[CallAttemptTracer] Fix call attempt tracer lifetimes for retries by yashykt · Pull Request #38729 · grpc/grpc

yashykt · 2025-02-12T21:00:37Z

Fix #38728 heap-use-after-free. Details in the issue.

Also, fix a bug in chttp2 where we are using the parent call tracer instead of the call attempt tracer to record annotations for a stream.

Test is being added in #38437

markdroth · 2025-02-13T00:22:38Z

If we are actually seeing a case where the previous attempt has not yet finished handling all of its callbacks before we start the next attempt, then couldn't we also have this same problem with other events in the filter stack of the first attempt that get the call tracer from call context? For example, what if the compression filter calls RecordSendMessage() on the wrong call tracer instance? Or what if the transport calls RecordOutgoingBytes() on the wrong call tracer instance? It seems like this PR fixes the problem only for the client channel filter.

Unfortunately, I'm not sure we have a good general solution for this in the legacy filter stack. But can you please dig into this to get an idea of whether this kind of case is possible and/or likely to occur in practice? If it's very unlikely, then we may have to live with it for now, because I don't see a good alternative right now.

The good news is that this problem shouldn't occur in the new call v3 stack, because that stack will have a separate arena, and therefore a separate call context, for each call attempt.

yashykt · 2025-02-13T01:16:06Z

If we are actually seeing a case where the previous attempt has not yet finished handling all of its callbacks before we start the next attempt, then couldn't we also have this same problem with other events in the filter stack of the first attempt that get the call tracer from call context?

From my reading of the code, we should only start a new transparent attempt after the previous attempt has gotten the trailing metadata. This doesn't mean that we are necessarily safe since we could possibly run into reordering of batches for a call. For unaries, we are fine, since we should be sending a single batch down. For streaming, I'm not sure that we are safe. I can imagine a case where the closure for sending a message is run after we receive the trailing metadata. To fix this, we would either need to -

Use a separate arena for each call attempt as you suggest.
Make sure that all closures are run before we start a new attempt.

I think (2) should be feasible but I'll leave the judgement to you on how reasonable it is. The good thing is that even if we end up using the wrong call attempt tracer instance, after this PR, we will still be recording trace information with the wrong tracer, but we will atleast not crash.

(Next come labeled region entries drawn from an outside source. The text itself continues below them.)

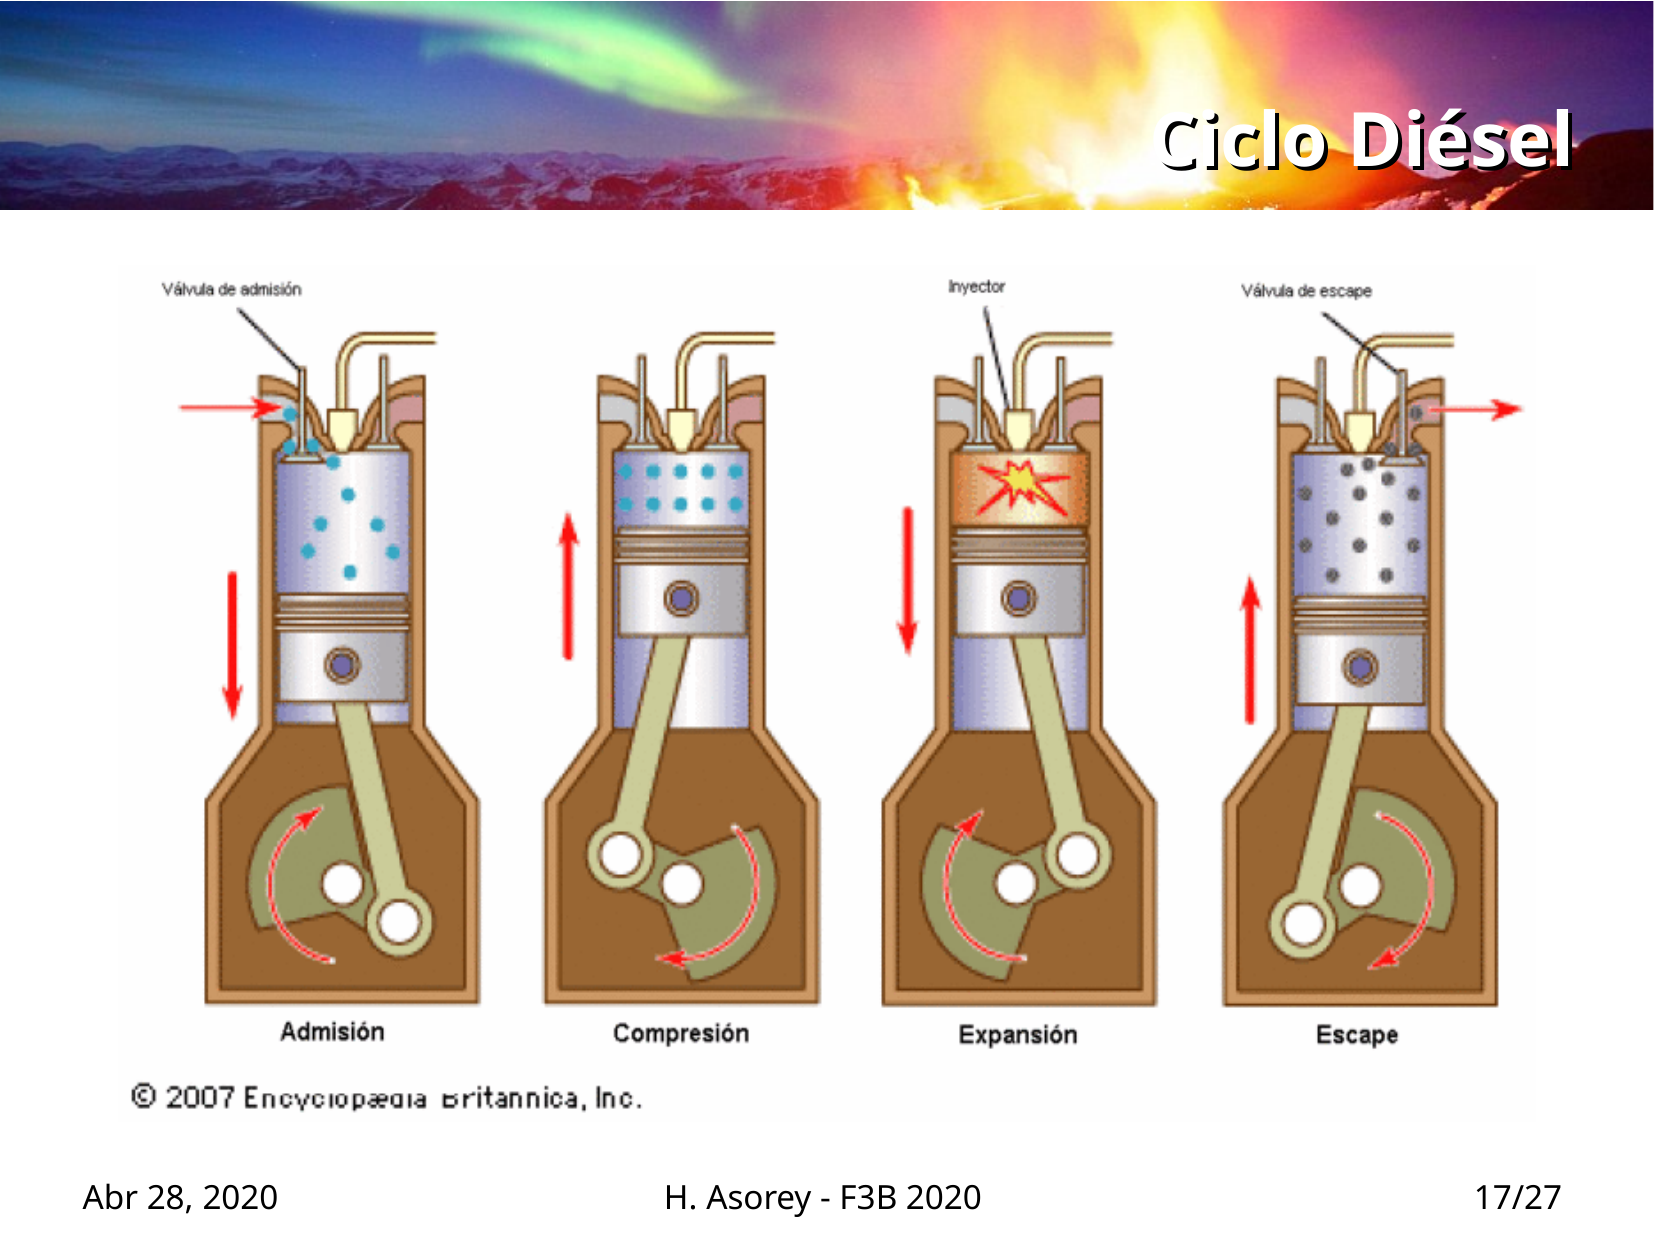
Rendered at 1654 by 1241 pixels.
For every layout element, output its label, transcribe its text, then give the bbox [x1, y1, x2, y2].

picture [0, 1, 1654, 210]
title Ciclo Diésel [86, 49, 1576, 226]
picture [118, 265, 1536, 1123]
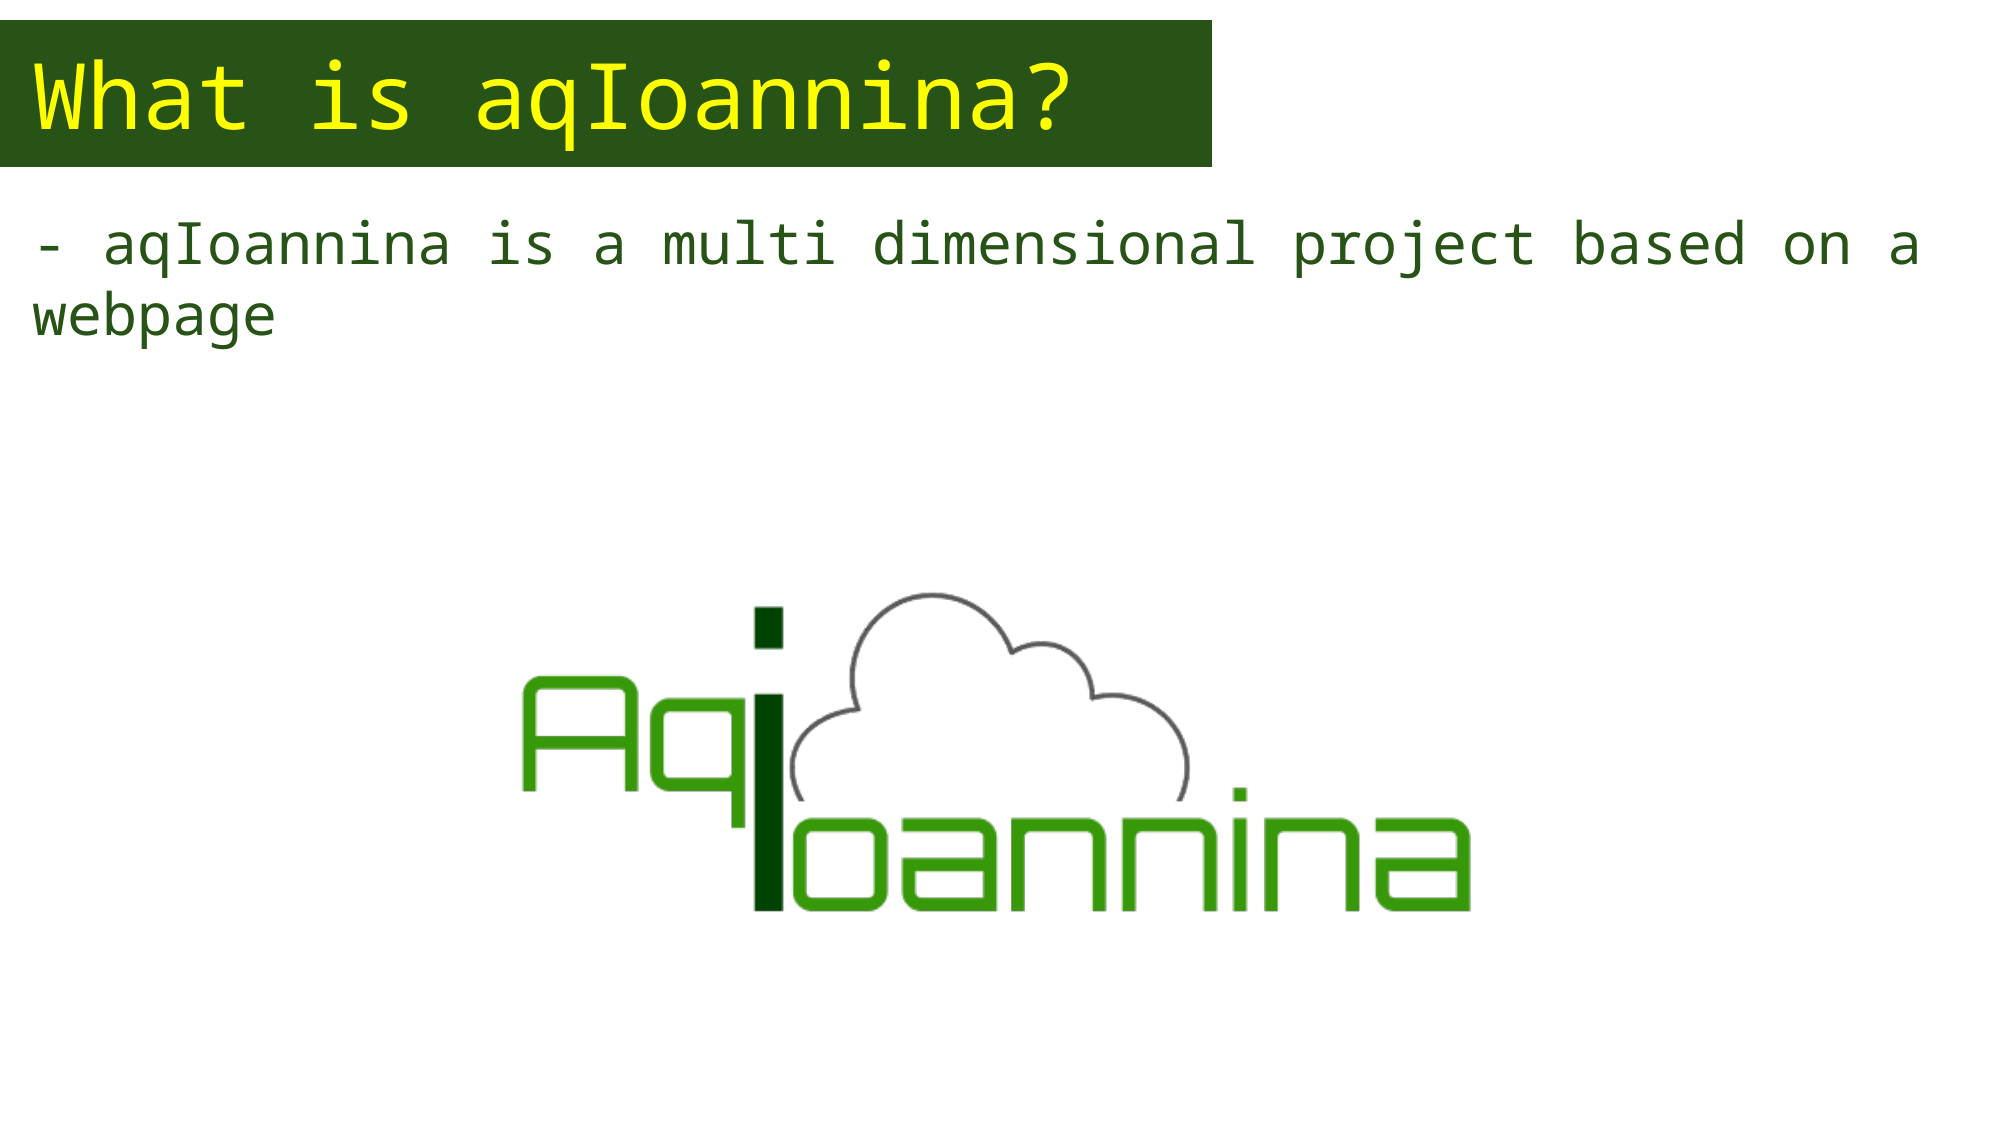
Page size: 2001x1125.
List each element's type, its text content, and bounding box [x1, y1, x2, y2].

text_box What is aqIoannina? [17, 30, 1170, 157]
picture [514, 500, 1486, 1038]
text_box - aqIoannina is a multi dimensional project based on a webpage [17, 199, 2000, 356]
text_box [0, 20, 1212, 167]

markdroth · 2025-02-13T16:59:07Z

I think (2) would be a very invasive change to the legacy filter stack retry implementation, and it's really not worth trying to do that at this point, since that code is already very complex and hard to reason about, and it's going to be replaced with much simpler code as part of the call v3 migration anyway.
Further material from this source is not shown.